A Dynamic Resource Management Framework and Reconfiguration Strategies for Cloud-native Bulk Synchronous Parallel Applications


Student Name: Krishna Chaitanya Reddy Chitta
Defense Date:
Location: Eaton Hall, Room 2001B
Chair: Hongyang Sun

David Johnson

Sumaiya Shomaji

Abstract:

Many High Performance Computing (HPC) applications following the Bulk Synchronous Parallel

(BSP) model are increasingly deployed in cloud-native, multi-tenant container environments such

as Kubernetes. Unlike dedicated HPC clusters, these shared platforms introduce resource virtualization

and variability, making BSP applications more susceptible to performance fluctuations.

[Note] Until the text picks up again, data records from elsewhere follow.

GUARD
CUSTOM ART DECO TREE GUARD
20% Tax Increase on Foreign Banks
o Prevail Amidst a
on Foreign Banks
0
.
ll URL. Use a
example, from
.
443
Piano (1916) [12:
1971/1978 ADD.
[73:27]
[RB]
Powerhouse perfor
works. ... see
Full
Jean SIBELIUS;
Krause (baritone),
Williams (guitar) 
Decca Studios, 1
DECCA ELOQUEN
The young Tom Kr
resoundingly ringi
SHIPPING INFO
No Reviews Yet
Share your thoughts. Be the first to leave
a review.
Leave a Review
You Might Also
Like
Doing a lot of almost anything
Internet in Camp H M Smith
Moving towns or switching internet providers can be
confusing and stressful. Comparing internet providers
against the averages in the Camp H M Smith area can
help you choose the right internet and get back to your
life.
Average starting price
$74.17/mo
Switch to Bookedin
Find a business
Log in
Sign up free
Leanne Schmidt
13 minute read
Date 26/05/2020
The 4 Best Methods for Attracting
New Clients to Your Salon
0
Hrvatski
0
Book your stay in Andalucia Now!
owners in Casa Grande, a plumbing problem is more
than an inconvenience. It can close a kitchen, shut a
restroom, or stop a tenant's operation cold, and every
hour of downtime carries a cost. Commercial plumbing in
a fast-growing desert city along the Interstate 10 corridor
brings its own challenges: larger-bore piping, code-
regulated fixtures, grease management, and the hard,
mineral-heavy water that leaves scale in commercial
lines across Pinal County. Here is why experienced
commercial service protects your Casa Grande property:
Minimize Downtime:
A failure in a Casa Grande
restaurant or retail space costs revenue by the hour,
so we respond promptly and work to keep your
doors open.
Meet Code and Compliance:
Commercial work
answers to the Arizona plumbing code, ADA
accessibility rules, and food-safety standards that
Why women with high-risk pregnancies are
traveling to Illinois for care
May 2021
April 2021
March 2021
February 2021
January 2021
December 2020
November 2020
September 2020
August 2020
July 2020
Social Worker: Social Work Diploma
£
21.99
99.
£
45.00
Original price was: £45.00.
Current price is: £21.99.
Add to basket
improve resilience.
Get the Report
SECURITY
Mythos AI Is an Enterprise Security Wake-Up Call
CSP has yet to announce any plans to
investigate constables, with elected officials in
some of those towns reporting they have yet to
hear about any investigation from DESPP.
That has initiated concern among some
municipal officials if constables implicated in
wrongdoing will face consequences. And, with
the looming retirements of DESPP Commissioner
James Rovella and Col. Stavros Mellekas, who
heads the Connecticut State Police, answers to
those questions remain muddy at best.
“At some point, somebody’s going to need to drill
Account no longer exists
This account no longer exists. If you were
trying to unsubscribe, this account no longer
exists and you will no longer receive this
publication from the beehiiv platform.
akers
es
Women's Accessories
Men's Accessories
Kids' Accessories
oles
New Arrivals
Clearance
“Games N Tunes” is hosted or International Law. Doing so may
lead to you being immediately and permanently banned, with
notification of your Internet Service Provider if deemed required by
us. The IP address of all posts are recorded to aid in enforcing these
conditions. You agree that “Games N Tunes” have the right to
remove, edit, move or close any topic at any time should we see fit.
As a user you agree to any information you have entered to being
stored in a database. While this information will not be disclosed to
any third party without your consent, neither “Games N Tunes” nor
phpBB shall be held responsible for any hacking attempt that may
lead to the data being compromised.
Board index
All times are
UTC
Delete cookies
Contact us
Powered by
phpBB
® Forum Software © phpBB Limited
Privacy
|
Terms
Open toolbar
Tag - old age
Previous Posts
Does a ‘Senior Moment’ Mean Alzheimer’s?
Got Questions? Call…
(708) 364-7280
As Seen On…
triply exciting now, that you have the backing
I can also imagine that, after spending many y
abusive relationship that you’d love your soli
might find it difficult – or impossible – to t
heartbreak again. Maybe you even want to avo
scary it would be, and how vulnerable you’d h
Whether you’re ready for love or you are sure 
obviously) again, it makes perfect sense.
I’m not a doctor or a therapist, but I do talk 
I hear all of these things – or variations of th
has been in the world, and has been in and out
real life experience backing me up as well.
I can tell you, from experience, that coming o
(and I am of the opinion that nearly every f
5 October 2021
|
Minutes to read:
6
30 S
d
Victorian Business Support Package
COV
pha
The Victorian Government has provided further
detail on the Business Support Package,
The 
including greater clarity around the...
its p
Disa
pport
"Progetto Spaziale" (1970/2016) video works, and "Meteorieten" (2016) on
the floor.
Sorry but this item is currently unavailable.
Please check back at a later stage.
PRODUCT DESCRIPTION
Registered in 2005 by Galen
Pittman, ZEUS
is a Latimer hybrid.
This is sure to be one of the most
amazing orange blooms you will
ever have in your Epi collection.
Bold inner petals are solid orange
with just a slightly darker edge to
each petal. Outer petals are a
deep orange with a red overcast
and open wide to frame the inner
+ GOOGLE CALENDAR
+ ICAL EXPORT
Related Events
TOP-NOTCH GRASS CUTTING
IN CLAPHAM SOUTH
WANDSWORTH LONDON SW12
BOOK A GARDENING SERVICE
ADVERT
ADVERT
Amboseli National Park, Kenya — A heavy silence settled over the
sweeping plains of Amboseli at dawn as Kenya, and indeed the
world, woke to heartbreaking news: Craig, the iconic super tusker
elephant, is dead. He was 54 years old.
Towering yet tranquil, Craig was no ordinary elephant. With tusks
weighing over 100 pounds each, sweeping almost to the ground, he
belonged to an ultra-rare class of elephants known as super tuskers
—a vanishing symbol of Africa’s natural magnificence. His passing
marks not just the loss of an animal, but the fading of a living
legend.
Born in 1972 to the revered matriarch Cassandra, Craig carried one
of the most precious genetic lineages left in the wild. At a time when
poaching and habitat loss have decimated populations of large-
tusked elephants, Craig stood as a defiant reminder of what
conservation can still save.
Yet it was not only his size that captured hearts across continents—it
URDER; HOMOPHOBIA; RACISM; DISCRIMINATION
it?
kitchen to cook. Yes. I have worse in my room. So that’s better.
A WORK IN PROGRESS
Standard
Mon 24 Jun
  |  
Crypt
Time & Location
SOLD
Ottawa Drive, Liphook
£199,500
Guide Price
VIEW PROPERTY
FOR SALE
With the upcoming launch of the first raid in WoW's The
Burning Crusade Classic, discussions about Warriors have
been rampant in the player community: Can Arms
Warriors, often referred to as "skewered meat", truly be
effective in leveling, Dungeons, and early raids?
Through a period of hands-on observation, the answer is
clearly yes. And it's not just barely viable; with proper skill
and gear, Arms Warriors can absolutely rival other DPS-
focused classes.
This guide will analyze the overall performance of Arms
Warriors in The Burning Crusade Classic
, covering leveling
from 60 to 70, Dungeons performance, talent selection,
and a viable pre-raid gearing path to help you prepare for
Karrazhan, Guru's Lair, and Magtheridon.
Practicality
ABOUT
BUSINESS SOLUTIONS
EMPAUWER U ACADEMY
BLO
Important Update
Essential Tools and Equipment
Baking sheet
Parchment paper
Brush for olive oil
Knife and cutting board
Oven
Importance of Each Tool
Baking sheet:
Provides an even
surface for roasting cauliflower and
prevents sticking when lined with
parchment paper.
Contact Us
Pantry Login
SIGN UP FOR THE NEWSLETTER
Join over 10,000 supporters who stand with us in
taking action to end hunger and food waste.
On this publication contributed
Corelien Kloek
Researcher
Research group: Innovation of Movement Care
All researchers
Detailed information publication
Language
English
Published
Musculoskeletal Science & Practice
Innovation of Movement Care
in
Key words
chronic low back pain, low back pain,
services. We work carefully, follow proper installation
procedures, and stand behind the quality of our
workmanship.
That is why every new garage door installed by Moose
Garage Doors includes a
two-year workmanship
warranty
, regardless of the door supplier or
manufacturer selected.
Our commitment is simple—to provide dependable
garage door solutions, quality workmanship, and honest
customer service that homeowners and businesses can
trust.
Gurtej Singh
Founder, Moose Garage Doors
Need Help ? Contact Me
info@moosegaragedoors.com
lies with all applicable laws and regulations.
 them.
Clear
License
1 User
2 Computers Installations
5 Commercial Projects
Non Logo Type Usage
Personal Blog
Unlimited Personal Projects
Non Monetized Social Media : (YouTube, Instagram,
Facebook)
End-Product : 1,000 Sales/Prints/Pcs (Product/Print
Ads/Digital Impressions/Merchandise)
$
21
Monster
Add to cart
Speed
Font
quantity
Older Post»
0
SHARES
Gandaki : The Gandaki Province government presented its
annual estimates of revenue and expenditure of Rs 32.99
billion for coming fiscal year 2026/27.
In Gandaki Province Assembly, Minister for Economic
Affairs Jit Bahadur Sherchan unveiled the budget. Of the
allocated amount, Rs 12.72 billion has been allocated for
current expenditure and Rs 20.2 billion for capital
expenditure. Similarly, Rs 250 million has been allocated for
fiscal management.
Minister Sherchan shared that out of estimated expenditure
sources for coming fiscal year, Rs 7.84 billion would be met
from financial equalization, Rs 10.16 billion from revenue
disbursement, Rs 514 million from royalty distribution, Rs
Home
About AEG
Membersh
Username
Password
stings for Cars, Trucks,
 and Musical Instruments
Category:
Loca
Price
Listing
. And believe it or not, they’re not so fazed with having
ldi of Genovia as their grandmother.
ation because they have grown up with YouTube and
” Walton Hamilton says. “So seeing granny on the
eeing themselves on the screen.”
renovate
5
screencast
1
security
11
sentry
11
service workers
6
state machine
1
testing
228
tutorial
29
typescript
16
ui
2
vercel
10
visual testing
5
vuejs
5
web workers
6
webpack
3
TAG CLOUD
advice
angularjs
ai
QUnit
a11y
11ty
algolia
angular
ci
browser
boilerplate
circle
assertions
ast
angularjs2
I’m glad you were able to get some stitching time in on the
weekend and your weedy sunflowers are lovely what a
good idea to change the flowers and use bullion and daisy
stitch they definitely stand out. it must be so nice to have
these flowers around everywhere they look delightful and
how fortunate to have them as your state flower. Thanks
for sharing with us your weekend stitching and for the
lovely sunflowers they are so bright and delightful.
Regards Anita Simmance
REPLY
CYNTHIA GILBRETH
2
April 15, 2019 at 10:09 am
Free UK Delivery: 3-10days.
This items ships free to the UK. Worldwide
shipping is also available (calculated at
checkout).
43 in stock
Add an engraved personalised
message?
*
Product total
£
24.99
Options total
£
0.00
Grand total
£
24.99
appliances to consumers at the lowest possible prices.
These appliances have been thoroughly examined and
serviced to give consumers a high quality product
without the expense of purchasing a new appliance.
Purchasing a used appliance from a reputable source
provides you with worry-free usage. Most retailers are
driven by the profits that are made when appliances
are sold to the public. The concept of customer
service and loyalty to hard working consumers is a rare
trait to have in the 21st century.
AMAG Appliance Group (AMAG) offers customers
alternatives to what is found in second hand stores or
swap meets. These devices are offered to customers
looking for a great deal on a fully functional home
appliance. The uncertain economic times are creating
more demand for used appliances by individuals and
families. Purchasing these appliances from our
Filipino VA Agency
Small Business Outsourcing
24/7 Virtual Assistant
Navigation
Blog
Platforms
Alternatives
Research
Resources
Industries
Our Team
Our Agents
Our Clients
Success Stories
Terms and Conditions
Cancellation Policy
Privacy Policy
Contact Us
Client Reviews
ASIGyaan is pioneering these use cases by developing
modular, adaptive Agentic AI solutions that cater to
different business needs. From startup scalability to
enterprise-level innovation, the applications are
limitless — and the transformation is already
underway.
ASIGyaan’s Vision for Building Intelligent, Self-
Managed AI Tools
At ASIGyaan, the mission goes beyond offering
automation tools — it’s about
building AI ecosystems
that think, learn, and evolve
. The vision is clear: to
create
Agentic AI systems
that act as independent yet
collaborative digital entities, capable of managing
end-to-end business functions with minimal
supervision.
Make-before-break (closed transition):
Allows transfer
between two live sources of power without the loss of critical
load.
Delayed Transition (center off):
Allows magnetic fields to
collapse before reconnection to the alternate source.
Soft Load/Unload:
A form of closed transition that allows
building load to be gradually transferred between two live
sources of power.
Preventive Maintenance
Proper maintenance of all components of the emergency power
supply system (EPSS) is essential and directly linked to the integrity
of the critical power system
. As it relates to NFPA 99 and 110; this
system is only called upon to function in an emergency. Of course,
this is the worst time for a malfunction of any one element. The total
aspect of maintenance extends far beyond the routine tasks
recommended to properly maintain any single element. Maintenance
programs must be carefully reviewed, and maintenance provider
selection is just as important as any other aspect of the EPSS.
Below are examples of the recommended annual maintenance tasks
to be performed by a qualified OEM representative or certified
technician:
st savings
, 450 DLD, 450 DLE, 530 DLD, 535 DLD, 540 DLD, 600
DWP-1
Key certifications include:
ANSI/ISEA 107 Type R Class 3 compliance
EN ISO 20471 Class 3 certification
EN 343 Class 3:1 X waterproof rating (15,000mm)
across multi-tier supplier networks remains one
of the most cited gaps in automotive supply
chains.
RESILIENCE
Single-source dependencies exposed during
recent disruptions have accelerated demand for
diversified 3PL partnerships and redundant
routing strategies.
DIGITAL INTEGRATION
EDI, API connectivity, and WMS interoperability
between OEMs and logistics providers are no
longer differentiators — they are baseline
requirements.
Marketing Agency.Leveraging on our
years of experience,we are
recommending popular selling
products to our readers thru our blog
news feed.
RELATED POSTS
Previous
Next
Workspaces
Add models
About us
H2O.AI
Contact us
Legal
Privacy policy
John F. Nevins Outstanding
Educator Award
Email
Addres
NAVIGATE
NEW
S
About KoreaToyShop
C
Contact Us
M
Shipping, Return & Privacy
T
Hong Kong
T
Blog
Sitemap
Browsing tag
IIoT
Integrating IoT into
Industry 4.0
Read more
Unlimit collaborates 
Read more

Workload imbalance across supersteps can trigger the straggler effect, where faster tasks wait

at synchronization barriers for slower ones, increasing overall execution time. Existing BSP resource

management approaches typically assume static workloads and reuse a single configuration

throughout execution. However, real-world workloads vary due to dynamic data and system conditions,

making static configurations suboptimal. This limitation underscores the need for adaptive

resource management strategies that respond to workload changes while considering reconfiguration

costs.

 

To address these limitations, we evaluate a dynamic, data-driven resource management framework

tailored for cloud-native BSP applications. This approach integrates workload profiling,

time-series forecasting, and predictive performance modeling to estimate task execution behavior

under varying workload and resource conditions. The framework explicitly models the trade-off

between performance gains achieved through reconfiguration and the associated checkpointing

and migration costs incurred during container reallocation. Multiple reconfiguration strategies

are evaluated, spanning simple window-based heuristics, dynamic programming methods, and

reinforcement learning approaches. Through extensive experimental evaluation, this framework

demonstrates up to 24.5% improvement in total execution time compared to a baseline static configuration.

Furthermore, we systematically analyze the performance of each strategy under varying

workload characteristics, simulation lengths, and checkpoint penalties, and provide guidance on

selecting the most appropriate strategy for a given workload environment.

Degree: MS Thesis Defense (CS)
Degree Type: MS Thesis Defense
Degree Field: Computer Science